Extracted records

================

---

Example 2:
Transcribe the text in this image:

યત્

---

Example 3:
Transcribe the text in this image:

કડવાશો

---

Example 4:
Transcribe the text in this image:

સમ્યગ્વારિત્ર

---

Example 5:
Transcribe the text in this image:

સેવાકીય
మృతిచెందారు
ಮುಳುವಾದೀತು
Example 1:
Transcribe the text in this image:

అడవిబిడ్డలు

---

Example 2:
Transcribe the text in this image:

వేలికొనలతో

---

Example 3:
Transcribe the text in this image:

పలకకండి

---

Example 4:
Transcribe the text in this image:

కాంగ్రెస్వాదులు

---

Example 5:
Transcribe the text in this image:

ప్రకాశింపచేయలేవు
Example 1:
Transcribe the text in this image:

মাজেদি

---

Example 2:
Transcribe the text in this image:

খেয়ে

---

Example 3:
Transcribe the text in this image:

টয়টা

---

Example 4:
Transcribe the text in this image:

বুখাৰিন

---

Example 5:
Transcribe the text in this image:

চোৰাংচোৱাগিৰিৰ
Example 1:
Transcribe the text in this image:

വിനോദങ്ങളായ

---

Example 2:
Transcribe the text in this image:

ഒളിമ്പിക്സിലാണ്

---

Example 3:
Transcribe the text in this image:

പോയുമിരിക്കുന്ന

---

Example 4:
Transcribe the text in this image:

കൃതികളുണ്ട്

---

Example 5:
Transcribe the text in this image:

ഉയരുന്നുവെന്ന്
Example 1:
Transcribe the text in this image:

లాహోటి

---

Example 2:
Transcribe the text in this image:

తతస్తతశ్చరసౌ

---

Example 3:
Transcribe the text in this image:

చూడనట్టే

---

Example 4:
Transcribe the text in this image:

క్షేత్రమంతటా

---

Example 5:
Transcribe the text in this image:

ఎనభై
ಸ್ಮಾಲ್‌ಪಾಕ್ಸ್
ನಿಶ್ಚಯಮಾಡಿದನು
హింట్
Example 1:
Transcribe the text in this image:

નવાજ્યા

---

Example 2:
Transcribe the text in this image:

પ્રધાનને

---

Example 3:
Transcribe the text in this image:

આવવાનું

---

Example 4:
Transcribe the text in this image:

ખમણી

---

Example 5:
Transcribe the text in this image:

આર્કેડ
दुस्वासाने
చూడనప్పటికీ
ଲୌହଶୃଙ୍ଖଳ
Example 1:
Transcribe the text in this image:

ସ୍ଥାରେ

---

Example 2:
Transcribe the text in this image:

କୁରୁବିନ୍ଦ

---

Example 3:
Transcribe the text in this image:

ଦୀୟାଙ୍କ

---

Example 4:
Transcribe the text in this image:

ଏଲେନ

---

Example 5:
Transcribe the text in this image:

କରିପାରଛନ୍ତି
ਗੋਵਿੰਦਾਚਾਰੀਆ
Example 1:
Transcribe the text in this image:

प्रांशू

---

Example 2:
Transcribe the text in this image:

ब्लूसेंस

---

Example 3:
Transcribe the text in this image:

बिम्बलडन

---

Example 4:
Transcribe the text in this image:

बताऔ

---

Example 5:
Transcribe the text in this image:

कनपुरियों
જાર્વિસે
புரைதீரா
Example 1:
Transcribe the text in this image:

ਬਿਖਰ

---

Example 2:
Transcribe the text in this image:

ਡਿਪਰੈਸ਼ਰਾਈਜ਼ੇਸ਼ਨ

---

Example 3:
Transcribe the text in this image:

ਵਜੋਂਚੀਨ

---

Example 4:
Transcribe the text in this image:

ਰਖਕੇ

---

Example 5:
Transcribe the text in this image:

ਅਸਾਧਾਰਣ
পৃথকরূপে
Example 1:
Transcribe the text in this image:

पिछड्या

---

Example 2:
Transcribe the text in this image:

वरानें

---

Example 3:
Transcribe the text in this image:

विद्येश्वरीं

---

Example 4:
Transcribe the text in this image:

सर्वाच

================

* _ASSIGNMENT_
Without changing a word, write out each entry again.

* _YOUR SOLUTION_
---

Example 2:
Transcribe the text in this image:

યત્

---

Example 3:
Transcribe the text in this image:

કડવાશો

---

Example 4:
Transcribe the text in this image:

સમ્યગ્વારિત્ર

---

Example 5:
Transcribe the text in this image:

સેવાકીય
మృతిచెందారు
ಮುಳುವಾದೀತು
Example 1:
Transcribe the text in this image:

అడవిబిడ్డలు

---

Example 2:
Transcribe the text in this image:

వేలికొనలతో

---

Example 3:
Transcribe the text in this image:

పలకకండి

---

Example 4:
Transcribe the text in this image:

కాంగ్రెస్వాదులు

---

Example 5:
Transcribe the text in this image:

ప్రకాశింపచేయలేవు
Example 1:
Transcribe the text in this image:

মাজেদি

---

Example 2:
Transcribe the text in this image:

খেয়ে

---

Example 3:
Transcribe the text in this image:

টয়টা

---

Example 4:
Transcribe the text in this image:

বুখাৰিন

---

Example 5:
Transcribe the text in this image:

চোৰাংচোৱাগিৰিৰ
Example 1:
Transcribe the text in this image:

വിനോദങ്ങളായ

---

Example 2:
Transcribe the text in this image:

ഒളിമ്പിക്സിലാണ്

---

Example 3:
Transcribe the text in this image:

പോയുമിരിക്കുന്ന

---

Example 4:
Transcribe the text in this image:

കൃതികളുണ്ട്

---

Example 5:
Transcribe the text in this image:

ഉയരുന്നുവെന്ന്
Example 1:
Transcribe the text in this image:

లాహోటి

---

Example 2:
Transcribe the text in this image:

తతస్తతశ్చరసౌ

---

Example 3:
Transcribe the text in this image:

చూడనట్టే

---

Example 4:
Transcribe the text in this image:

క్షేత్రమంతటా

---

Example 5:
Transcribe the text in this image:

ఎనభై
ಸ್ಮಾಲ್‌ಪಾಕ್ಸ್
ನಿಶ್ಚಯಮಾಡಿದನು
హింట్
Example 1:
Transcribe the text in this image:

નવાજ્યા

---

Example 2:
Transcribe the text in this image:

પ્રધાનને

---

Example 3:
Transcribe the text in this image:

આવવાનું

---

Example 4:
Transcribe the text in this image:

ખમણી

---

Example 5:
Transcribe the text in this image:

આર્કેડ
दुस्वासाने
చూడనప్పటికీ
ଲୌହଶୃଙ୍ଖଳ
Example 1:
Transcribe the text in this image:

ସ୍ଥାରେ

---

Example 2:
Transcribe the text in this image:

କୁରୁବିନ୍ଦ

---

Example 3:
Transcribe the text in this image:

ଦୀୟାଙ୍କ

---

Example 4:
Transcribe the text in this image:

ଏଲେନ

---

Example 5:
Transcribe the text in this image:

କରିପାରଛନ୍ତି
ਗੋਵਿੰਦਾਚਾਰੀਆ
Example 1:
Transcribe the text in this image:

प्रांशू

---

Example 2:
Transcribe the text in this image:

ब्लूसेंस

---

Example 3:
Transcribe the text in this image:

बिम्बलडन

---

Example 4:
Transcribe the text in this image:

बताऔ

---

Example 5:
Transcribe the text in this image:

कनपुरियों
જાર્વિસે
புரைதீரா
Example 1:
Transcribe the text in this image:

ਬਿਖਰ

---

Example 2:
Transcribe the text in this image:

ਡਿਪਰੈਸ਼ਰਾਈਜ਼ੇਸ਼ਨ

---

Example 3:
Transcribe the text in this image:

ਵਜੋਂਚੀਨ

---

Example 4:
Transcribe the text in this image:

ਰਖਕੇ

---

Example 5:
Transcribe the text in this image:

ਅਸਾਧਾਰਣ
পৃথকরূপে
Example 1:
Transcribe the text in this image:

पिछड्या

---

Example 2:
Transcribe the text in this image:

वरानें

---

Example 3:
Transcribe the text in this image:

विद्येश्वरीं

---

Example 4:
Transcribe the text in this image:

सर्वाच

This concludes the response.